Restoring Balance Among the Branches of Government in Washington

Photo Credit: Brendan Smialowski / GETTY IMAGESThe controversy over President Obama’s decision to exchange five high-ranking Taliban leaders for Army Sgt. Bowe Bergdahl last month focused largely on the price paid. There was less focus on Obama ignoring a federal law that required him to notify Congress 30 days in advance of releasing detainees at Guantanamo Bay, Cuba. Laws such as this have been enacted to allow vital oversight of actions of such consequence. If this were an isolated instance, it could be dismissed. It is not.

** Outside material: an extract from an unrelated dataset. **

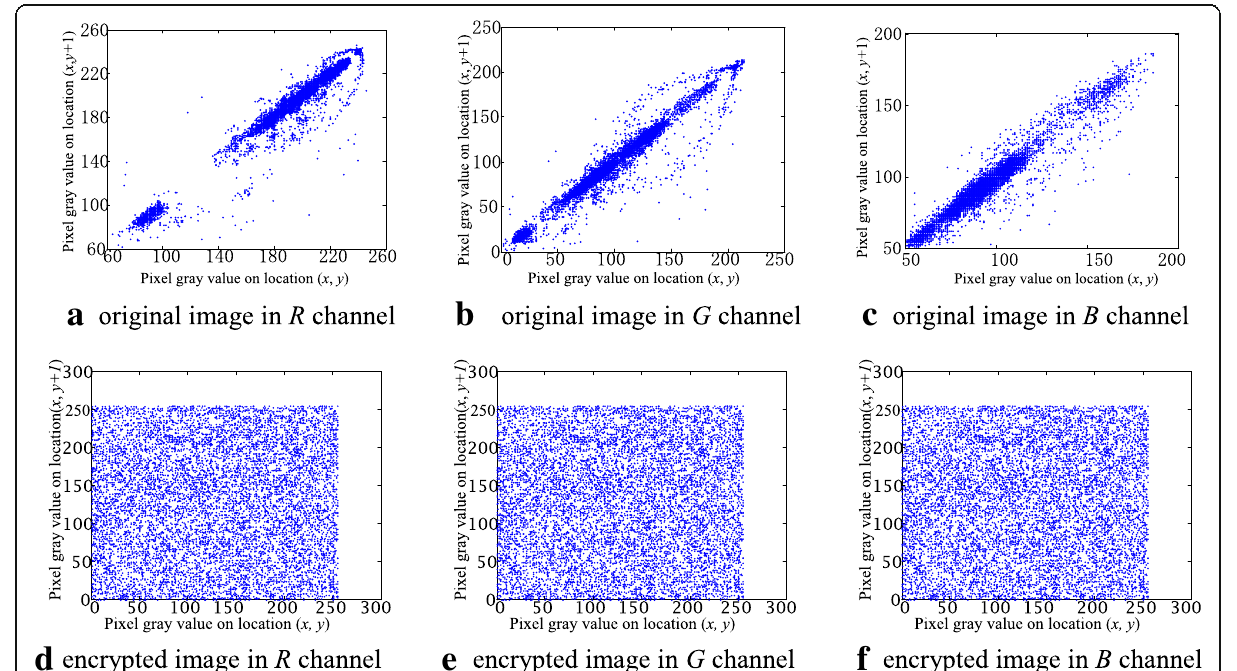
Fig. 6 Correlation distributions between two horizontal different pixels. a Original image in R channel; b original image in G channel; c original image in B channel; d encrypted image in R channel; e encrypted image in G channel; f encrypted image in B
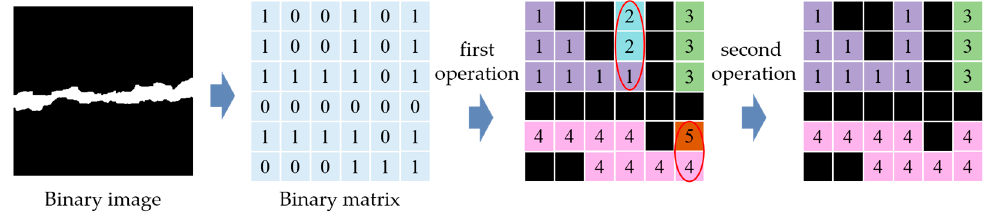
Figure 5. Traditional DTM approach.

After announcing that he intended to act unilaterally in the face of congressional opposition, Obama ordered the non-enforcement of various laws — including numerous changes to the Affordable Care Act — moved hundreds of millions of dollars away from the purposes for which Congress approved the spending and claimed sweeping authority to act without judicial or legislative controls.

A growing crisis in our constitutional system threatens to fundamentally alter the balance of powers — and accountability — within our government. This crisis did not begin with Obama, but it has reached a constitutional tipping point during his presidency. Indeed, it is enough to bring the two of us — a liberal academic and a conservative U.S. senator — together in shared concern over the future of our 225-year-old constitutional system of self­governance.

We believe that people of good faith can likewise transcend politics and forge a bipartisan coalition to examine these changes. In our view, the gridlock in Washington is not simply the result of toxic divisions. The dysfunctional politics we are experiencing may in part be the result of a deeper corrosion — a dangerous instability that is growing within our Madisonian system.